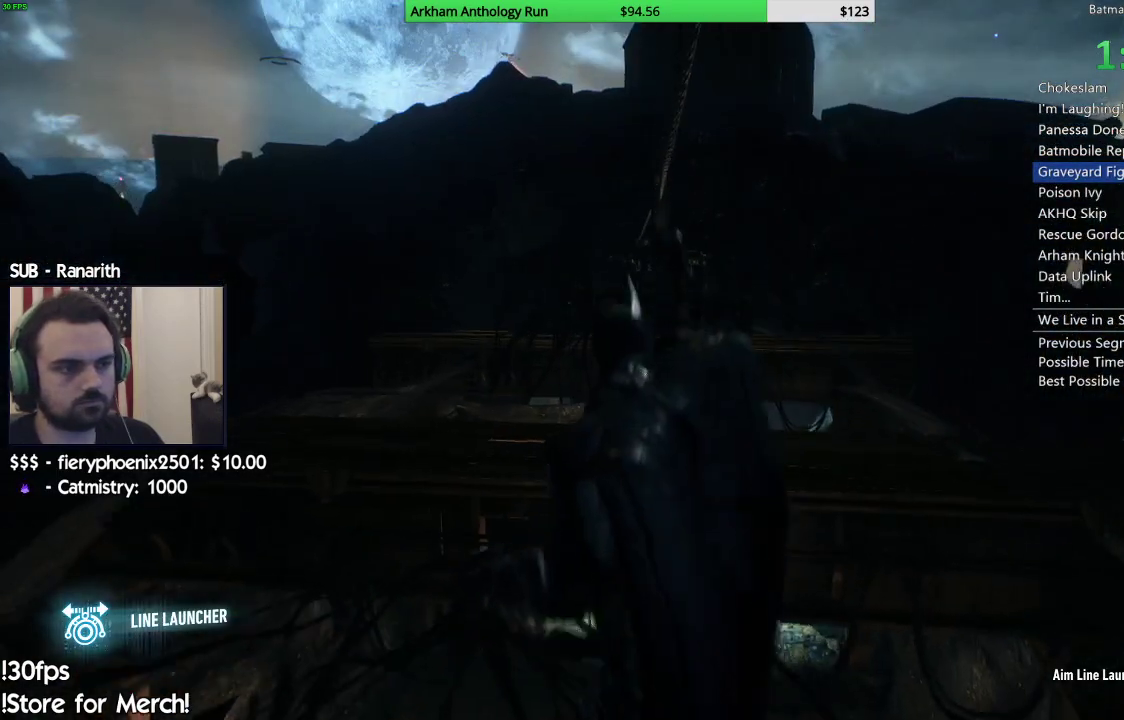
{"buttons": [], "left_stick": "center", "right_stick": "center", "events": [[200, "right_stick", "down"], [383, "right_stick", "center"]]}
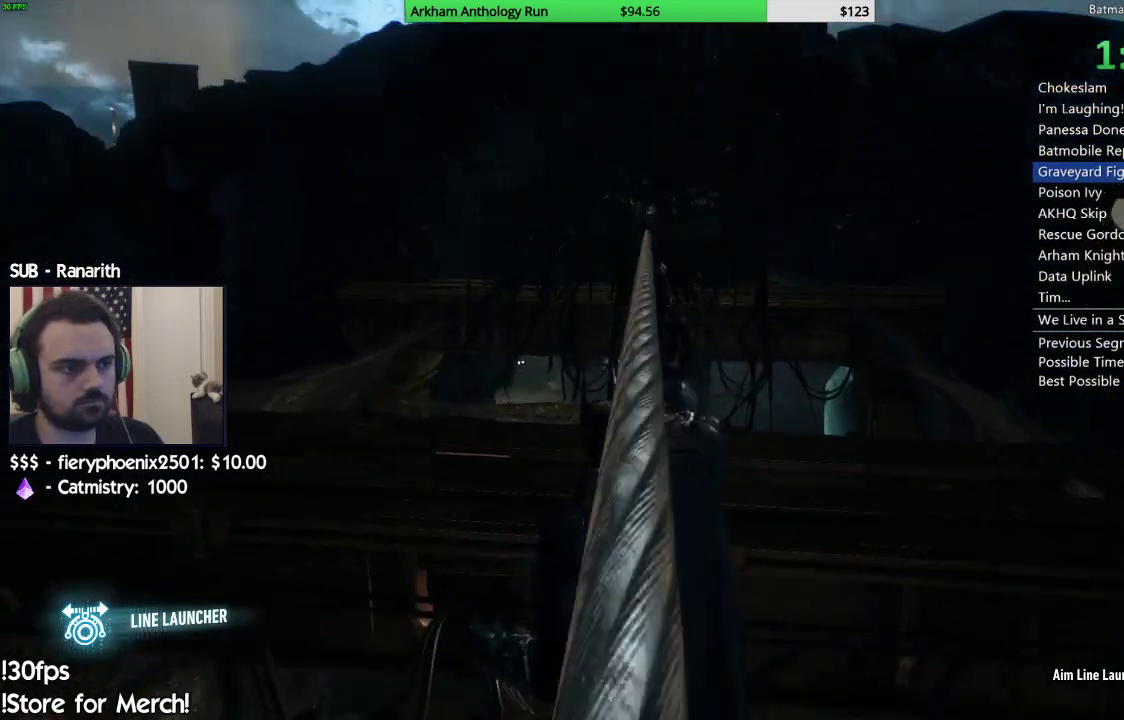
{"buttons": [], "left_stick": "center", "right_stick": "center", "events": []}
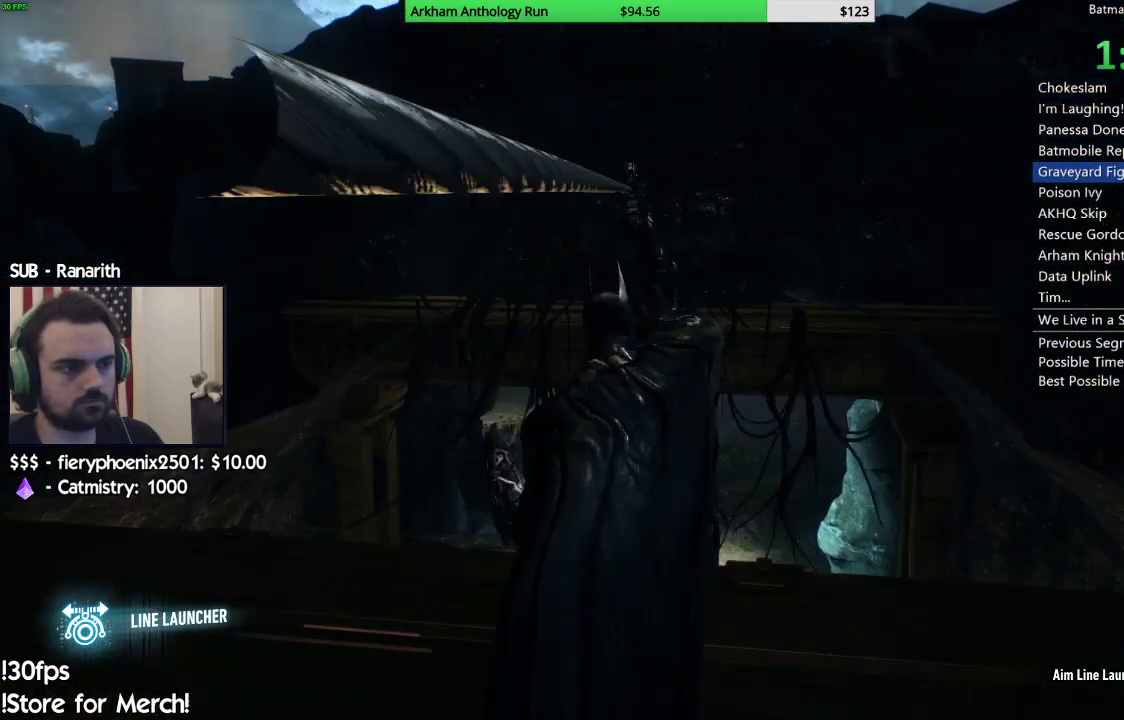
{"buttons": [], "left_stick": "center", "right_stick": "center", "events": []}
****
### [WHAT TO WORK ON]
Your task is to repeat the data above exactly while excluding the pictures.

### [EXERCISE OUTPUT]
{"buttons": [], "left_stick": "center", "right_stick": "center", "events": [[200, "right_stick", "down"], [383, "right_stick", "center"]]}
{"buttons": [], "left_stick": "center", "right_stick": "center", "events": []}
{"buttons": [], "left_stick": "center", "right_stick": "center", "events": []}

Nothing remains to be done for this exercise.